_EXERCISE DETAILS_
Quote the listing below word for word, starting at the line containing "List the series" and continuing through its last line, with both included. Leave the pictures out.

_DATA FOR THIS TASK_
"""
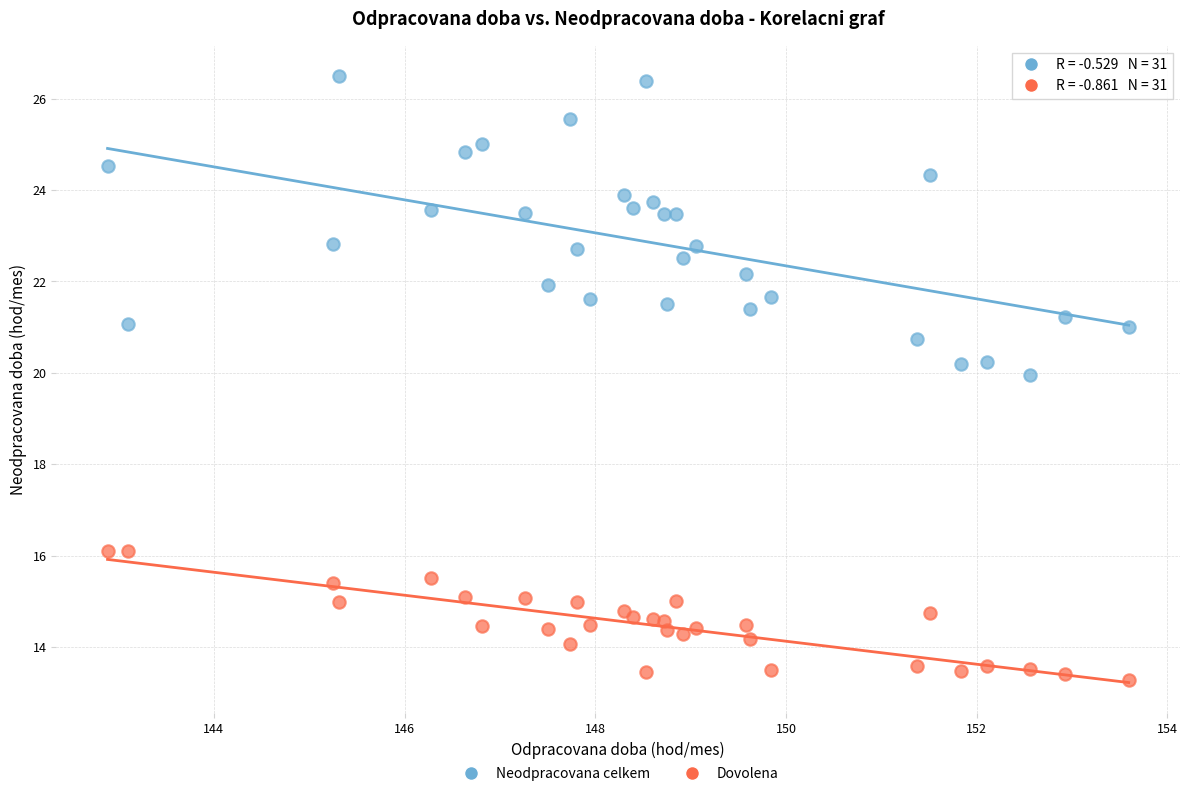

Which series has the widest spread of Y values?

Neodpracovana celkem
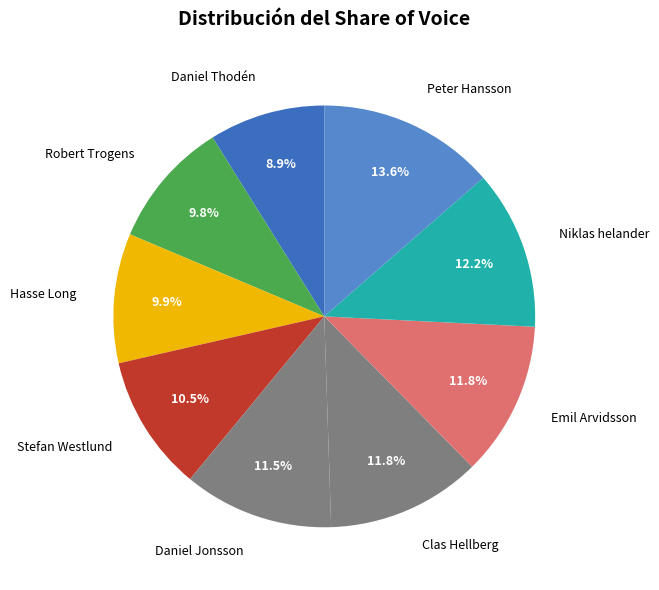

To the nearest percent, what is the difference between the largest and smallest slice percentages?

5%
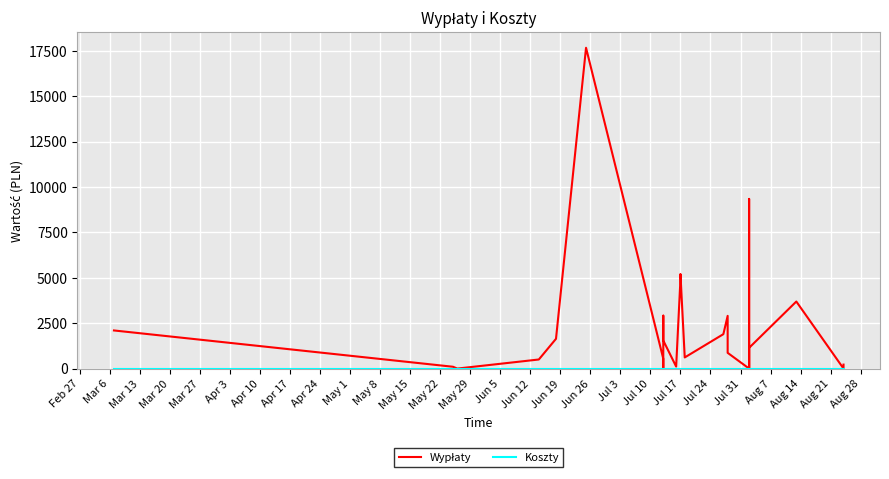

List the series in order of their overall mean, highest first.

Wypłaty, Koszty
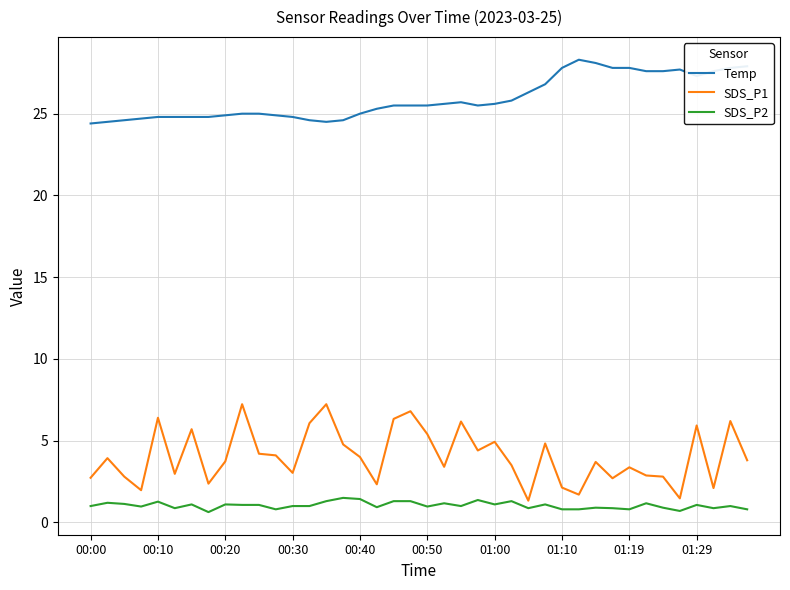

What is the sum of all SDS_P2 values?

41.5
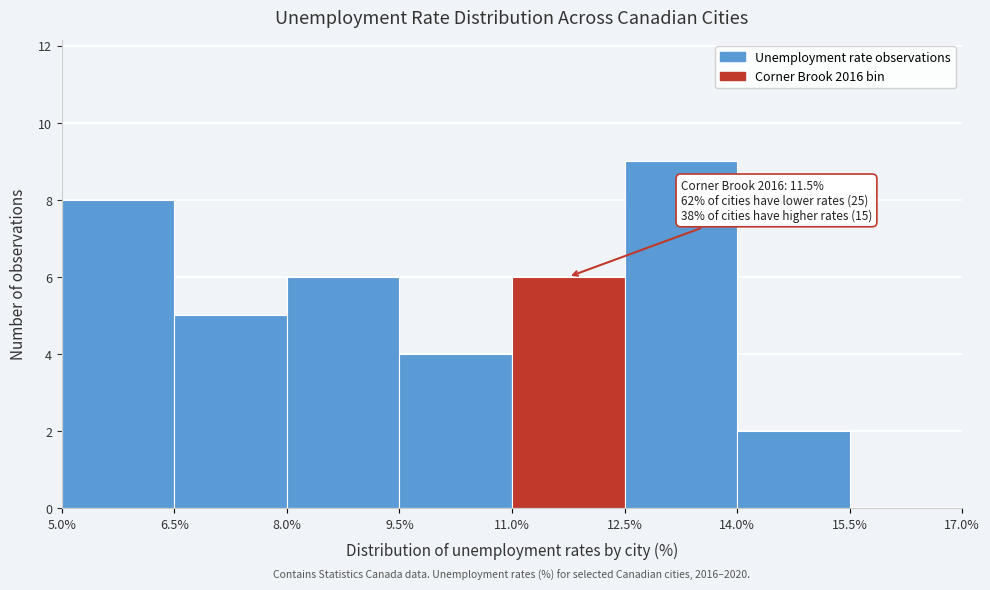

Which range on the x-axis has the tallest bar?

12.5% to 14.0%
"""
_RESPONSE TO THE TASK_
List the series in order of their overall mean, highest first.

Wypłaty, Koszty

What is the sum of all SDS_P2 values?

41.5

Which range on the x-axis has the tallest bar?

12.5% to 14.0%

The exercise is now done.